Operations Management Best Practice

Reducing Costs through Change Management

by Beverly Goldberg

Executive Summary

  • When senior management decides to move a business in new directions or adopt new methods, processes, and/or technologies in order to remain competitive, it must work to prepare its employees for the changes that will take place as a result.

  • Making formal change management programs a part of the process of change from its inception is necessary to ease employees’ uncertainty and anxiety about the effects of the coming changes in their jobs. This can create resistance to change, slowing or even derailing the adoption of what is new.

  • The board and CEO must make it clear to everyone in the company that they fully support the planned changes, explaining the danger that the business will face if it does not change.

  • The CFO must ensure that change management programs are part of the financial planning for every new process and/or technology that a business intends to adopt, which requires recognizing the time change management programs take and the personnel needed to implement such programs, including staff from various departments such as public relations and human resources as well as outside consultants.

*Entries supplied:*
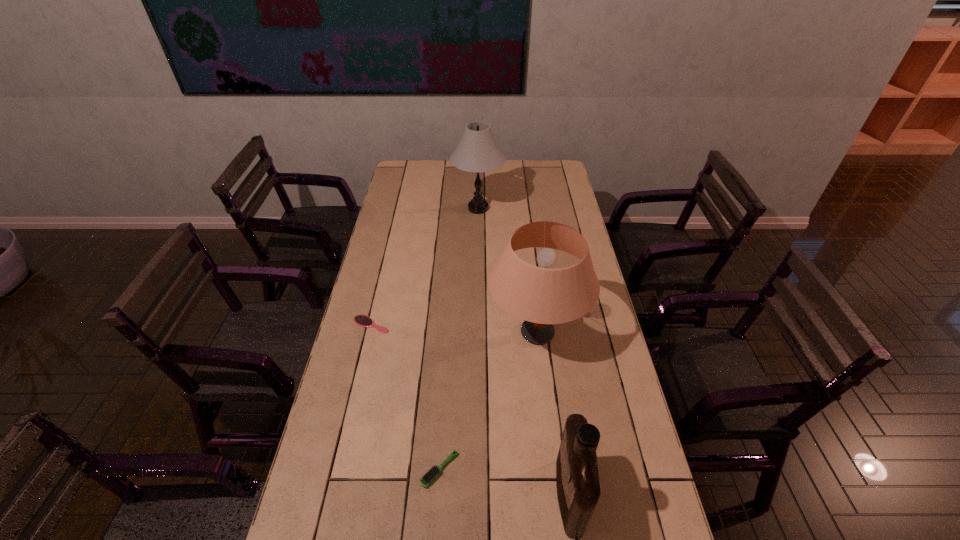
The width and height of the screenshot is (960, 540). Find the location of `vacant position located on the front-facing side of the lampshade`. vacant position located on the front-facing side of the lampshade is located at coordinates (426, 333).

Find the location of a particular element. This screenshot has width=960, height=540. free space located on the label side of the third tallest object is located at coordinates (413, 496).

Where is `vacant position located on the label side of the third tallest object`? The height and width of the screenshot is (540, 960). vacant position located on the label side of the third tallest object is located at coordinates (428, 496).

This screenshot has height=540, width=960. I want to click on free space located 0.080m on the label side of the third tallest object, so click(x=526, y=496).

The image size is (960, 540). I want to click on free space located 0.380m on the right of the second shortest object, so click(600, 470).

Where is `vacant space located on the back of the leftmost object`? vacant space located on the back of the leftmost object is located at coordinates (376, 303).

Locate an element on the screen. The image size is (960, 540). object that is at the left edge is located at coordinates (362, 320).

The image size is (960, 540). In order to click on object present at the right edge in this screenshot , I will do `click(542, 296)`.

The height and width of the screenshot is (540, 960). In the image, there is a desktop. In order to click on vacant space at the far edge in this screenshot , I will do `click(502, 168)`.

Find the location of a particular element. free location at the left edge of the desktop is located at coordinates (348, 525).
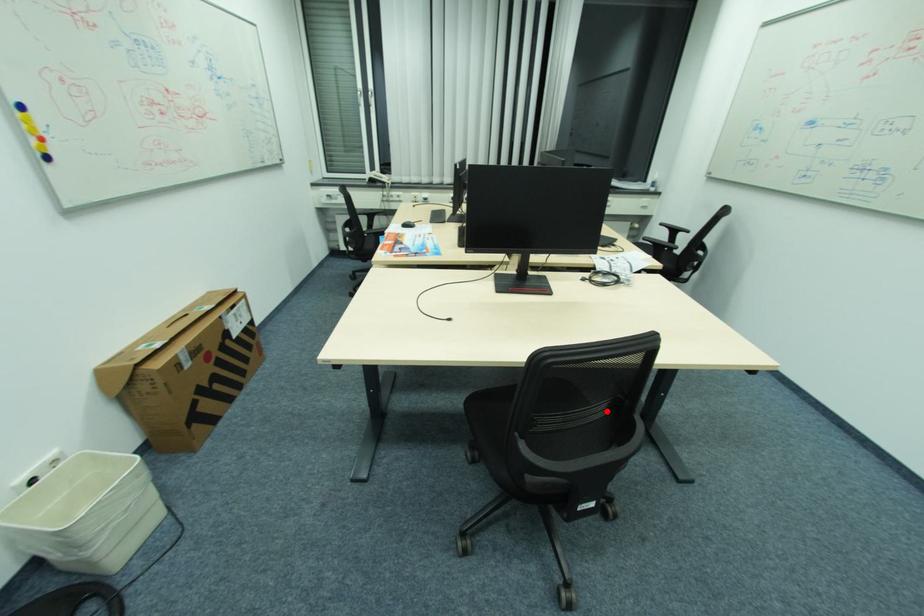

*Exercise directions:*
From the change management summary above, copy out word for word the part that opens with "Reducing Costs through" and closes with "as a result.".

*Exercise response:*
Reducing Costs through Change Management

by Beverly Goldberg

Executive Summary

  • When senior management decides to move a business in new directions or adopt new methods, processes, and/or technologies in order to remain competitive, it must work to prepare its employees for the changes that will take place as a result.